S11E18: Back to basics

I was looking at my stats the other day, and I saw someone had stumbled into some of my old weeknotes. Back at the beginning of season 8, actually. I went back and read them. They’re really good. They’re really good. They’re so much more bold than the insipid, high-level nonsense I’ve been pushing out for the past quarter.

I think I’ve been scared, because I got a couple of knocks to my confidence, of putting my entire intense self out here. I also hit 25 whole subscribers, and I don’t know – I’m suddenly more aware that people read these things I write. But they signed up for a reason and this aint it.

So. Back to basics. Back to proper work.

Onwards.

This week has been a struggle. I think it’s been difficult on a couple of different dimensions, and they’ve all added together into a struggle.

I mentioned recently that we had a couple of new people join my team. I am struggling with having new people on-board who don’t have my context. It means I have to slow down and re-explain again and again. I’m also noticing that folks don’t always pay full attention the first time. I think this is one of the difficulties of video meetings – it’s so much easier to get distracted and zone out when I’m just one screen of many. Nonetheless I’m finding it quite frustrating.

They’re also asking good questions about the platform, and I have been finding myself getting defensive about the perceived shortcomings. Now, this is in part a failure of my stoicism. The question “Why don’t we have x?” or “Why do you do y like this?” are just those questions. But I’m finding myself reacting as if my colleagues are saying “Oh god, you don’t have x? What kind of amateur operation are you running here? You do y like this? What are you, an infant?”

We’ve also had a week of problems spawning more problems: we identified an issue with a synchronisation task, which led us to a problem in the querying task, which revealed a memory leak bug, which…you get the picture. It’s been very tiring, to chase down lead after lead, and it’s also been slightly embarrassing, I suppose. Because again, I’m doing this in the company of new people, and even when they’re not asking anything I’m hearing them ask “why didn’t you bother fixing this before?”.

This is an interesting thing to note about myself, and I’m working on getting better at reacting to the question that’s been asked and not the question that I’m hearing (and also unpicking why I keep hearing the wrong thing…)
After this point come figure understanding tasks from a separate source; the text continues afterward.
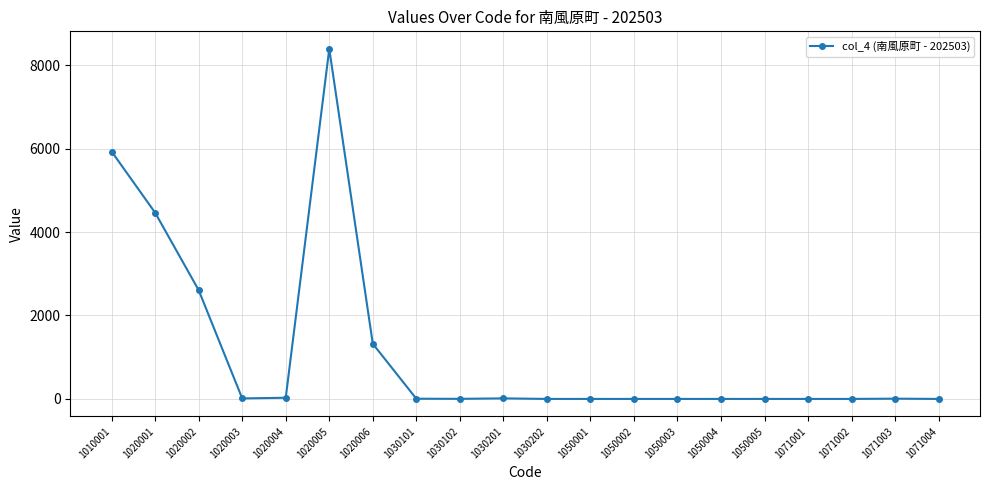

What is the difference between the values at 1071004 and 1020006?

1322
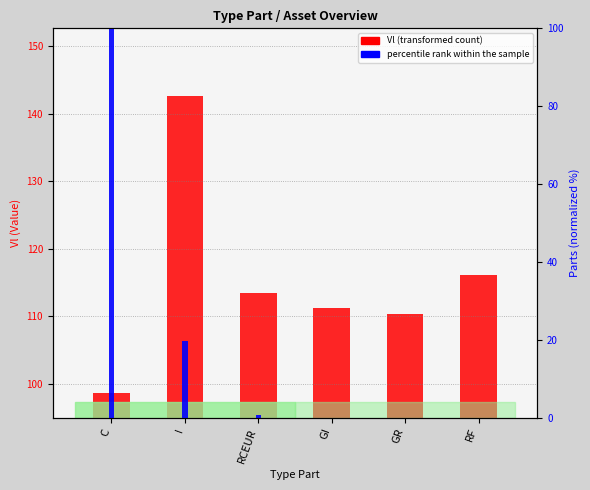

Does the chart contain any negative values?

No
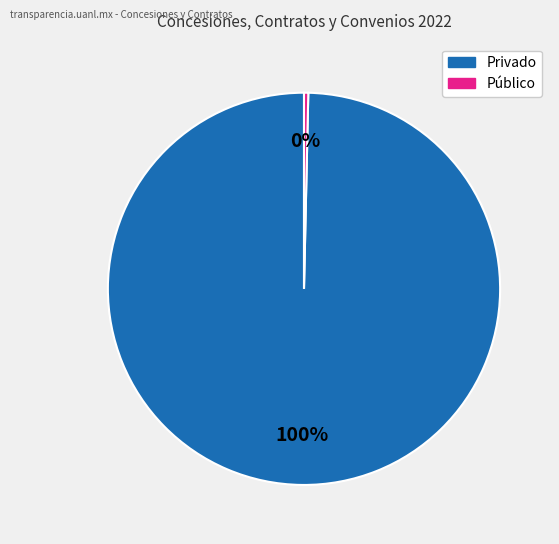

How many slices are in this pie chart?

2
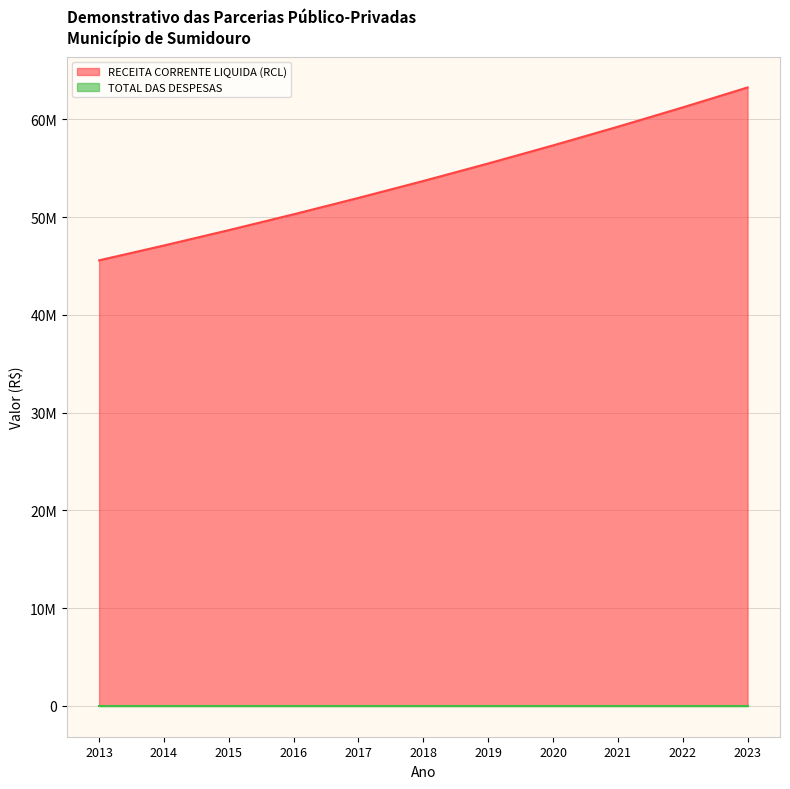

Reading right to left, extract all data points from this chart.

63263377.1	61222595.7	59247646.9	57336406.9	55486820.6	53696899.3	51964718.1	50288414.4	48666185.8	47096287.8	45577032.4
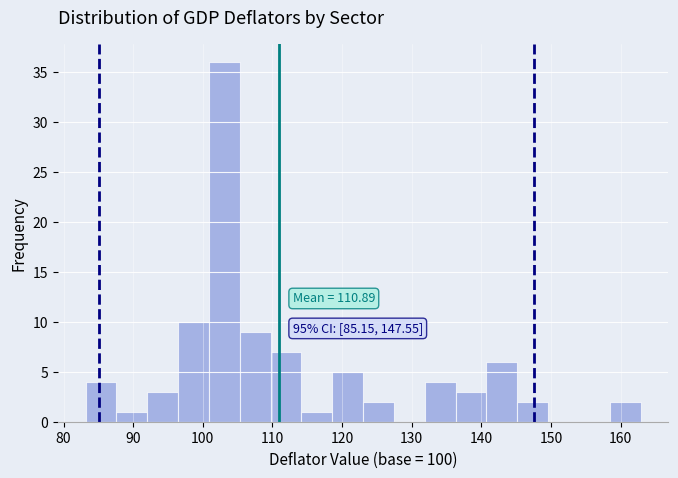

Over which range of the x-axis is the bar tallest?

101 to 105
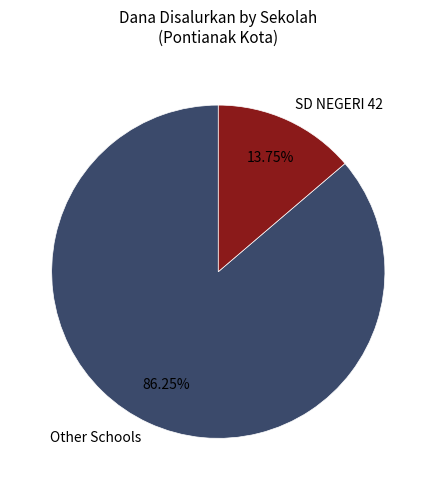

Which has a higher value, Other Schools or SD NEGERI 42?

Other Schools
Finally: the difficult thing with new team members is watching them do things that you don’t think are the most important. That’s a relaxation of control I need to learn, because it’s possible:

  1. that my understanding of the next most important thing is right, but too complex for them to handle right now
  2. that my understanding of the next most important thing is right, but I’ve not communicated it
  3. that my understanding of the next most important thing is wrong

That’s not to say there haven’t been some wins. I chaired a meeting of my division and people enjoyed it. One person even mock-complained that it had been so engaging that they hadn’t been able to half-listen while working on something else. I think that’s a compliment? And I bit back the urge to tell this person that meetings are work and if they’re not engaged in the work they should leave.

We call this ✨ GROWTH ✨

The MSc has also been difficult this week, as we move from people-centric security and ethics to internal control and yet more standards, yet more documents written by lawyers, yet more fitting people to tasks. I’ve only done about 10% of the material this week, and it’s Saturday. I feel behind, and I feel resentful that this is what I’m being forced to learn. Particularly when I discovered recently that my local university does a similar course except it sounds way cooler.

I also got my results back for the most recent set of exams, and they’ve dragged my GPA down by four points – from 0.75 to 0.71. It’s still Distinction level, but only barely, and it will be a miracle if this current module doesn’t drag it down further. Still: next term is cybercrime, and the term after that is software security, and so if I can’t get high 70s in both of those I will be amazed as they’re kind of my whole thing. Nonetheless, the results on top of the work on top of the boredom/frustration of the current module…all of it is piling into a struggle.

Writing things out like this help to give me perspective. Firstly that the feelings I have are valid, in that this week there has been a lot that’s been difficult. But also how temporary all of those things are. The new folks in my team will get up to speed, and we’ll get better at creating a team understanding of the next most important thing. We’ll move on to things in the MSc that I enjoy more – and presumably other people will enjoy far less! This struggle is only temporary.

That doesn’t lessen it. It just gives puts it in perspective.